'We are not guinea pigs,' say Covid-19 anti-vaccine protesters in Joburg

A similar anti-vaccination protest against coronavirus treatment in California.
A similar anti-vaccination protest against coronavirus treatment in California.
David McNew/Getty Images
  • About 50 people took to the streets to protest the first Covid-19 vaccine trials.
  • Anti-vaccine campaigners say the government should test the vaccine on parliamentary members, and not "poor people".
  • Wits and Oxford University partnered to rollout a vaccine trial.

Anti-vaccine protesters took to the streets in Johannesburg on Wednesday to voice their concern over Africa's first human trials for a potential coronavirus vaccine.

Last Wednesday, the University of the Witwatersrand in partnership with Oxford University rolled out South Africa's first clinical trial, which will consist of 2 000 volunteers.

The involvement of South Africa in vaccine trials is intended to ensure the continent will have access to an affordable vaccine and not be left at the back of the queue.

READ | Covid-19: Another hard lockdown is possible, warns Mkhize

About 50 people held protests at the University of the Witwatersrand in Johannesburg, saying they did not want Africans to be used as guinea pigs, reflecting concerns among some on the continent over testing drugs on people who do not understand the risks.

"I'm not happy at all! I mean this feels like the 1980s all over again when the AIDS pandemic just broke out in South Africa," said 29-year-old graphic designer Tebogo Legoale.

Placards

Some of the placards carried by demonstrators read: "We are not guinea pigs."

Twenty-nine-year-old community activist Walter Mashilo said the vaccine should be tested first on members of parliament and ministers' children, not on poor people.

"We are clear, comrades, we don't want this vaccine (trial)," he said, addressing the crowd.

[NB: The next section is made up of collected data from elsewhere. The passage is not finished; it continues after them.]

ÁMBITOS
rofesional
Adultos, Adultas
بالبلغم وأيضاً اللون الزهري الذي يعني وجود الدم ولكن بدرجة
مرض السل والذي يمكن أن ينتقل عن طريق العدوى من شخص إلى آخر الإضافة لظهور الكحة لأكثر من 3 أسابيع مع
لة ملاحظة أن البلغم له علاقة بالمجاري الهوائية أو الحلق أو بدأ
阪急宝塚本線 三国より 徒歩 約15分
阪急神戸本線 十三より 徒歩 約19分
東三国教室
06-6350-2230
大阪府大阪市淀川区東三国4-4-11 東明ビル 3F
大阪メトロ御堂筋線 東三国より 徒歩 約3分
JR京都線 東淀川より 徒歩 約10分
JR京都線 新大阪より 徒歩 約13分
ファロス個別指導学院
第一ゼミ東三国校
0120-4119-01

South Africa has the highest rate of infections on the continent, with confirmed cases at over 150 000 and more than 2 600 deaths.

Traditional healers are also fighting for their medicine to be used against the virus instead of a vaccine.

"We are not going to follow a vaccine because we as healers believe that our traditional medicine is not given a chance," said Sellwane Mokatsi, 32-year-old compliance officer, who is also part of the traditional healers' organisation.